Task goal -
Which lines of the data contain the string "knee"? Copy every one of them.

··· Records shown

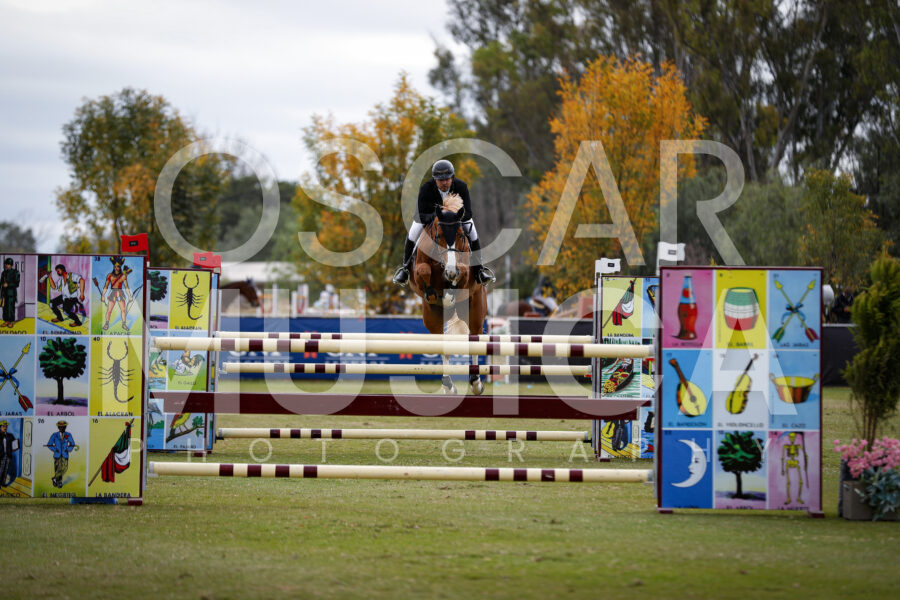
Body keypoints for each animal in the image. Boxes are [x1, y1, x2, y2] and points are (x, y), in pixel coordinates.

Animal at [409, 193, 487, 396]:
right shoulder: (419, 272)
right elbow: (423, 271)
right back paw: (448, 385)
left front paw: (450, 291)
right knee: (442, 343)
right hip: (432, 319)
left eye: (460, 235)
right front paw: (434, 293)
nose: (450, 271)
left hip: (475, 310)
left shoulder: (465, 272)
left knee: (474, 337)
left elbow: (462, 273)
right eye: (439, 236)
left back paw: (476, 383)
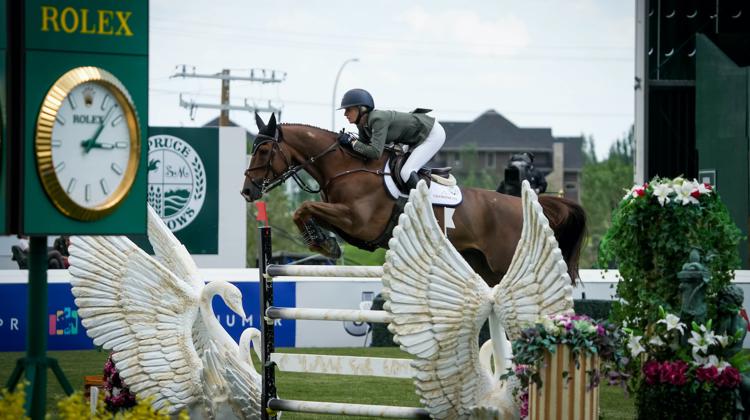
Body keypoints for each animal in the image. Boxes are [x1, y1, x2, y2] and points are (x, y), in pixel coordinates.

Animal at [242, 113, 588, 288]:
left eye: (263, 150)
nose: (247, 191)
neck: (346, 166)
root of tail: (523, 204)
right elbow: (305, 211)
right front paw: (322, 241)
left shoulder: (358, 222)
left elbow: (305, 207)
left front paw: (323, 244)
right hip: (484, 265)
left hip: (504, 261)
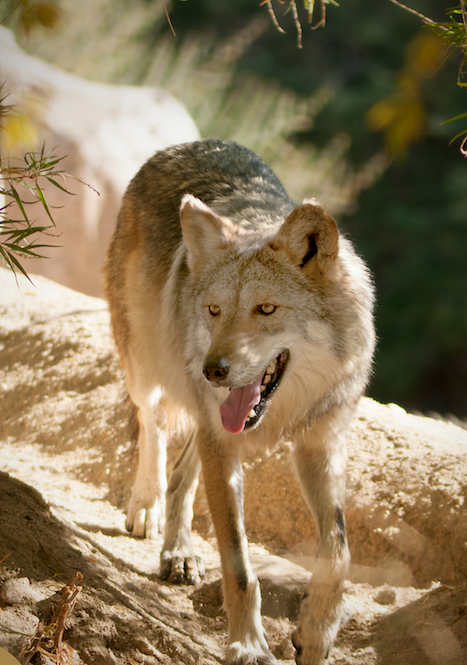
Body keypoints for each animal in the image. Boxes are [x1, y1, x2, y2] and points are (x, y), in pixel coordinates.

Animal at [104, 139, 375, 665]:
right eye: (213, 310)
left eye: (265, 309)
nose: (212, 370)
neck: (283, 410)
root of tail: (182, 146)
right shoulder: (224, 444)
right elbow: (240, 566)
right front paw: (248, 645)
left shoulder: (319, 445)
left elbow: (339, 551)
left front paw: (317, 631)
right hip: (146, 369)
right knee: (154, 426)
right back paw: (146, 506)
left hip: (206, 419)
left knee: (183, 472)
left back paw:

······

Response to this exercise -
right knee: (442, 343)
left knee: (474, 337)
right knee: (154, 426)
left knee: (183, 472)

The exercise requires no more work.